The true originator of this method of coffee preparation is not exactly known. However, the first patent for a similar device was received by a German named Loeff in Berlin in the 1830s. Frenchman Louis Gabet improved the device, obtaining a patent in 1844 for his design. At that time, the coffee, solemnly prepared directly in front of the guests, gained great popularity and was also named “Gabet” in honor of its creator.

There were many different vacuum coffee making designs in the Victorian era, each with its own characteristics. However, they all had one common flaw: they were all made of ordinary glass, because heat-resistant glass had not been invented at that time. While making the coffee and washing the parts, the coffee maker often broke, which made it useless.
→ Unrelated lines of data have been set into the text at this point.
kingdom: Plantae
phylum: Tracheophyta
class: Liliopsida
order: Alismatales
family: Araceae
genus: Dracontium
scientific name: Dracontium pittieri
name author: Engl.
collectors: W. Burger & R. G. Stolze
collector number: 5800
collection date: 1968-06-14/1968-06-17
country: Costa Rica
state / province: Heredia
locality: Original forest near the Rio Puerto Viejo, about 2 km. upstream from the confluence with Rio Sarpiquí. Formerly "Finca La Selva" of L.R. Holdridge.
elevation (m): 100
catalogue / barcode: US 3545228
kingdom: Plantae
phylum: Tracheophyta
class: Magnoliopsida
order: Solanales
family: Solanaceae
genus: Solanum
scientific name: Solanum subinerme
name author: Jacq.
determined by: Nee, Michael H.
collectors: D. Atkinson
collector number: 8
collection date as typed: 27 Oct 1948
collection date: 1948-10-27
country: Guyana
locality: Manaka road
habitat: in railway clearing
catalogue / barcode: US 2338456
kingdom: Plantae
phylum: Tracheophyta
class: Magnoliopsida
After the advent of electric automatic coffee makers, these coffee makers almost completely fell out of use, although they continue to be highly valued by experts in the field for the unique taste characteristics of the resulting coffee.

  1. Fill water into the bottom siphon
  2. Burn the alcohol burner over medium heat
  3. Place the fire under the bottom siphon
  4. Insert the filter into the upper siphon
  5. Check and make sure that the filter is installed correctly and there are no “gaps”.
  6. As the water boils, place the upper siphon on the lower siphon in a suitable manner
  7. Reduce the intensity of the fire
  8. Wait until the water rises from the bottom siphon to the top siphon
  9. Add ground coffee
  10. Slowly stir the coffee 10 times
  11. Wait for 1.5-2 minutes
  12. Stir the coffee again slowly 5 more times
  13. Turn off the flame
  14. Wait until the coffee from the upper siphon pours into the lower siphon
  15. Wait for 2-3 minutes
  16. Remove the upper siphon
  17. Pour coffee into mugs and serve
Coffee Type 100% Arabica
Roasting Level Medium (Vienna Roast)
Dark (French Roast)
Grind Size Medium (Filter Coffee)
Water Temperature    Almost Boiling: 197 ÷ 205 ° Fahrenheit
Coffee / Water Ratio 4-6 gr coffee / 100 ml water
(1.5-2 tablespoon for every cup)
Preparation Time 5 minutes
Serving Size 240 ml (8 Fl Oz)
   Caffeine Amount in 1 Serving 100-120 mg
Nutritional Value 2-3 Calories
Daily Dosage No more than 4 Cups
Serving Method – As is;
-With Milk or Cream;
– With Sweetener or Dessert.

W A R N I N G !

The given numbers are average and may be different from the actual values.

– Vacuum Coffee was popular and respected during the Victorian era.

– Because of the extremely fragile structure of the Gabet, this coffee was made in Europe only on special occasions and for important guests.

– Along with the active spread of “Third Wave Coffee”, Gabets are currently one of the fastest growing coffee makers in the world.

– According to experts in the coffee field, vacuum-prepared coffee preserves the most subtle shades of coffee flavor.

– In addition to the names “Vacuum Coffee” and “Gabet”, the coffee prepared in this way is also called “Siphon Coffee”.